(Task statement)
Reproduce every entry exactly and leave its pictures out.

(Available data)
•••
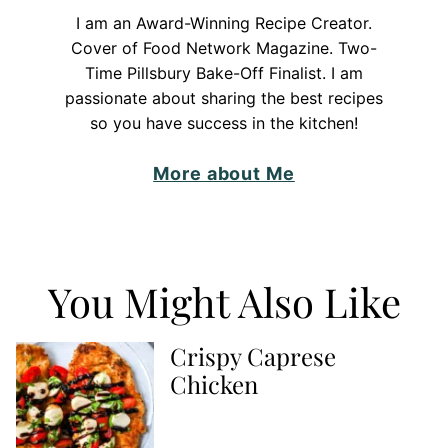
I am an Award-Winning Recipe Creator.
Cover of Food Network Magazine. Two-
Time Pillsbury Bake-Off Finalist. I am
passionate about sharing the best recipes
so you have success in the kitchen!
More about Me
You Might Also Like
Crispy Caprese
Chicken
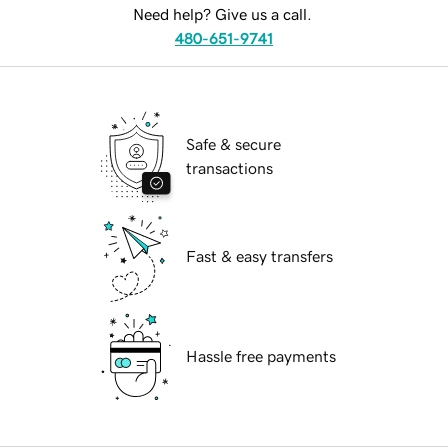
Need help? Give us a call.
480-651-9741
Safe & secure
transactions
Fast & easy transfers
Hassle free payments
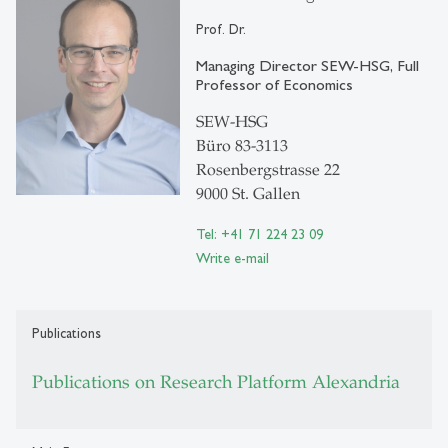
Prof. Dr.
Managing Director SEW-HSG, Full
Professor of Economics
SEW-HSG
Büro 83-3113
Rosenbergstrasse 22
9000 St. Gallen
Tel: +41 71 224 23 09
Write e-mail
Publications
Publications on Research Platform Alexandria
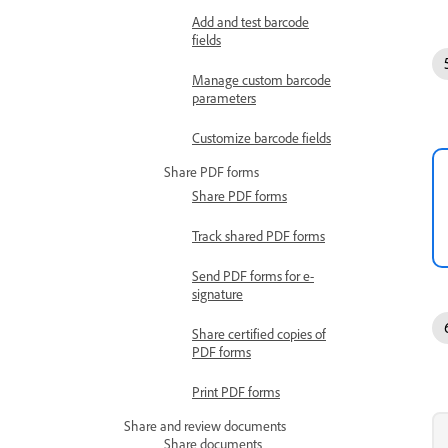
Add and test barcode
fields
Manage custom barcode
parameters
Customize barcode fields
Share PDF forms
Share PDF forms
Track shared PDF forms
Send PDF forms for e-
signature
Share certified copies of
PDF forms
Print PDF forms
Share and review documents
Share documents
•••
(Answer for this exercise)
I am an Award-Winning Recipe Creator.
Cover of Food Network Magazine. Two-
Time Pillsbury Bake-Off Finalist. I am
passionate about sharing the best recipes
so you have success in the kitchen!
More about Me
You Might Also Like
Crispy Caprese
Chicken
Need help? Give us a call.
480-651-9741
Safe & secure
transactions
Fast & easy transfers
Hassle free payments
Prof. Dr.
Managing Director SEW-HSG, Full
Professor of Economics
SEW-HSG
Büro 83-3113
Rosenbergstrasse 22
9000 St. Gallen
Tel: +41 71 224 23 09
Write e-mail
Publications
Publications on Research Platform Alexandria
Add and test barcode
fields
Manage custom barcode
parameters
Customize barcode fields
Share PDF forms
Share PDF forms
Track shared PDF forms
Send PDF forms for e-
signature
Share certified copies of
PDF forms
Print PDF forms
Share and review documents
Share documents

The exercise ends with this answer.